The trail alternated between sandy, loose gravelly dry riverbeds and sandstone to "scramble" up. The boys loved all the climbing involved. And, I must say, the climbing certainly made the hike more interesting than the usual winding paths we've hiked on. The boys were amazing hikers. Once again I heard zero complaining. We did have to take a few quick stops after trips/scrapes and one terrifying second where Asher slipped and did basically a front flip onto a rock, but other than that the boys were fantastic. As we were nearing the end of the trail, we passed another hiker who told us to make sure we kept going past the tanks, because the views were ridiculous. Duly noted, other hiker.
Side bar: every time we hike, without fail, people compliment our boys on how great they are doing (and us for taking all three kids on a hike!). They always seem surprised and impressed that the boys do such a good job on hikes and that we are willing to take three little kids out on a hike. It's kind of hilarious how many times we get stopped. Once, in Zion (when we only had two kids) and older couple took a picture of us on their camera to show to their kids to prove that you can take children hiking.
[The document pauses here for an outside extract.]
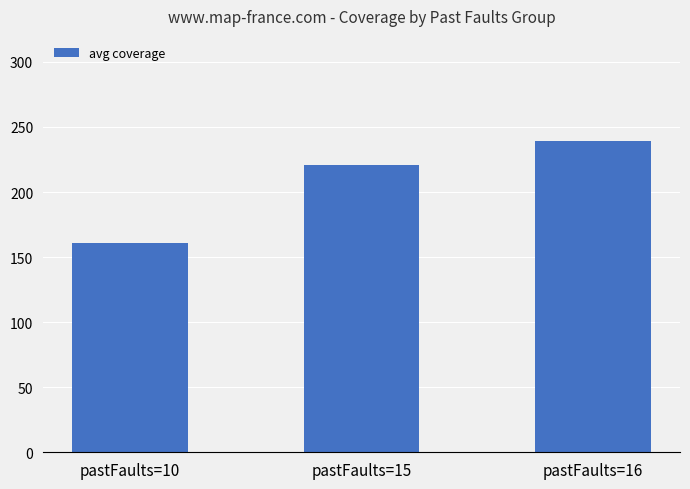

What is the value of the 3rd bar from the left?

239.0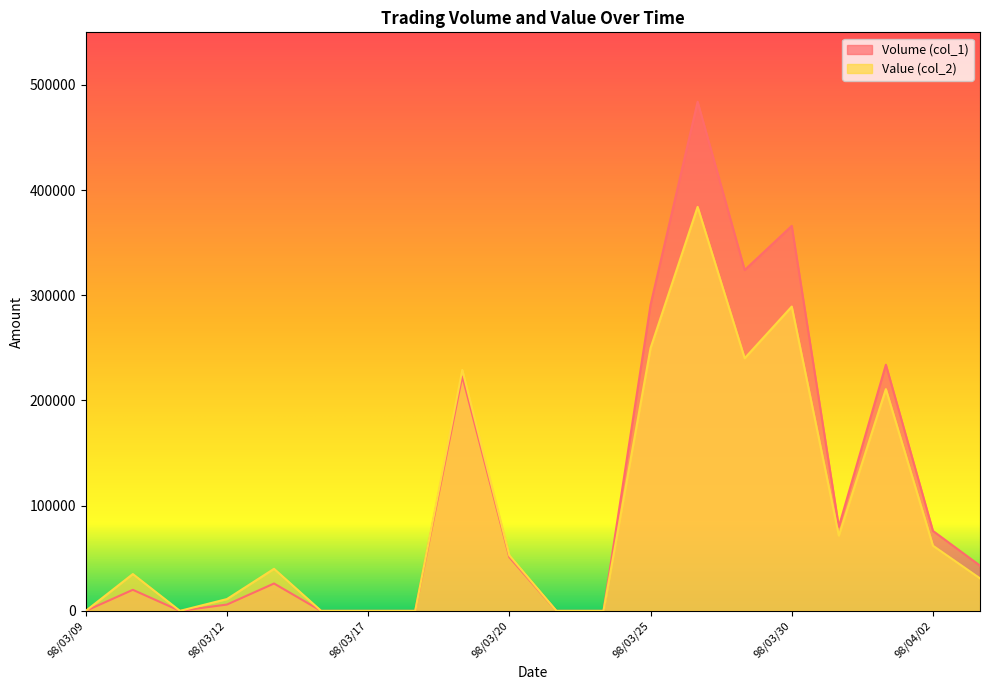

The value of Volume (col_1) at 98/03/12 is 6000. True or false?

True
Back to the hike at hand. We got to the tanks, which were pretty cool. They're natural "water tanks" that have formed in the sandstone. When we were there, there was probably a couple of feet of water at the mid-point, but during the wetter seasons I think they're much higher. We met another set of hikers who told us getting past the tanks was a little tricky, but SO worth it. So we did it. And, I must say, it was kind of a LOT tricky, especially with the boys.
But was it worth it? A thousand times yes. Because suddenly we could see the entire Las Vegas Valley. You can't really see it well in the picture--but trust me, in real life, it was ridiculous.
Some kind souls at the top moved for us so we could get a better view, pointed out a mouse hiding in the rocks to the boys, and offered to take a picture of our family. Sometimes, I love people.
We hung out a little while, then decided to head back. We were kind of losing daylight and definitely didn't want to be hiking back in the dark. Ryan carried Asher for a few tricky parts on the way back just to speed us up (we were really losing daylight by then), but Asher walked the entire way to the top and about 3/4 of the way back. Reed hiked the entire thing--2.5 miles and about 3.5 hours!
The view on the way back was worth looking at, too:
We made it back to the car just as dusk was settling in. It was bedtime and we were starving, so we stopped at our favorite out-to-eat with kids place: Sweet Tomatoes (Yum). Poor Ashie was so tired he fell asleep in the car on the fifteen-minute drive from the hike to the restaurant! He perked up for food, though. When we got home, all three kids crashed hard--we actually had to wake the boys up at 8 the next morning to get ready for 8:30 church!
And a final closing side note: on our most recent trip to Redrock (no pictures, sorry), Asher told me, "I'm a hiker and a half Mommy! Because I can do like cool tricks! And you like can't!"